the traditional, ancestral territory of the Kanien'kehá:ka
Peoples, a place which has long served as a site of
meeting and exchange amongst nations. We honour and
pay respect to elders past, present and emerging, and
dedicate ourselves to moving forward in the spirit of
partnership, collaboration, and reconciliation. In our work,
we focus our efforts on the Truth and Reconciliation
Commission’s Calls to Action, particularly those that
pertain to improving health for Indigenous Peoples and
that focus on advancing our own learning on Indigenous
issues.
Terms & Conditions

- - - - -

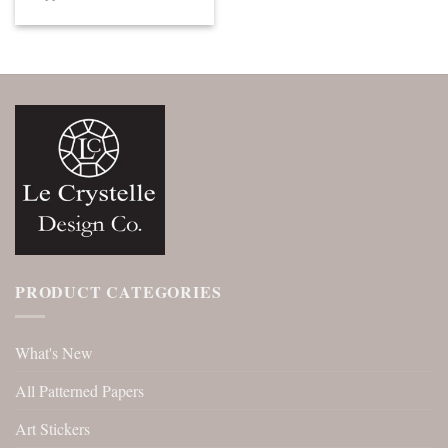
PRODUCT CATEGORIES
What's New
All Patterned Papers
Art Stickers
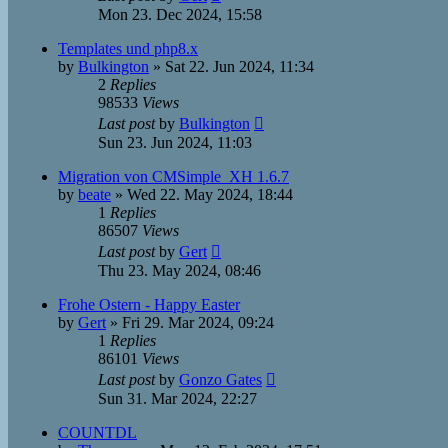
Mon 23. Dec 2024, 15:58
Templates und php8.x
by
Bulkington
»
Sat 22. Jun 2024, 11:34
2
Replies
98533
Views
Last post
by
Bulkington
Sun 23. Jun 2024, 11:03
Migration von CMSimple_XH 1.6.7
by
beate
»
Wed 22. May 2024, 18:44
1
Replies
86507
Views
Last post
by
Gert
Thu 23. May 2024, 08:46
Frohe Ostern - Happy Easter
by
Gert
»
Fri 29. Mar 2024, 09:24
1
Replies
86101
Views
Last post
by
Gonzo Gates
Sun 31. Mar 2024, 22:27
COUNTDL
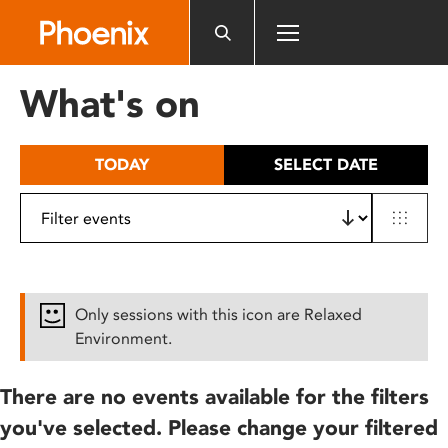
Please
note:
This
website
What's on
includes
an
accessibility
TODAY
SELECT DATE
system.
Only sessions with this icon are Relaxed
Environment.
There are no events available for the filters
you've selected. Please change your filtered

- - - - -

--- TRY IT ---
Repeat everything in the data from the line containing "PRODUCT CATEGORIES" down to the line containing "you've selected. Please change your filtered", word for word, and leave the pictures out.

--- REPLY ---
PRODUCT CATEGORIES
What's New
All Patterned Papers
Art Stickers
Mon 23. Dec 2024, 15:58
Templates und php8.x
by
Bulkington
»
Sat 22. Jun 2024, 11:34
2
Replies
98533
Views
Last post
by
Bulkington
Sun 23. Jun 2024, 11:03
Migration von CMSimple_XH 1.6.7
by
beate
»
Wed 22. May 2024, 18:44
1
Replies
86507
Views
Last post
by
Gert
Thu 23. May 2024, 08:46
Frohe Ostern - Happy Easter
by
Gert
»
Fri 29. Mar 2024, 09:24
1
Replies
86101
Views
Last post
by
Gonzo Gates
Sun 31. Mar 2024, 22:27
COUNTDL
Please
note:
This
website
What's on
includes
an
accessibility
TODAY
SELECT DATE
system.
Only sessions with this icon are Relaxed
Environment.
There are no events available for the filters
you've selected. Please change your filtered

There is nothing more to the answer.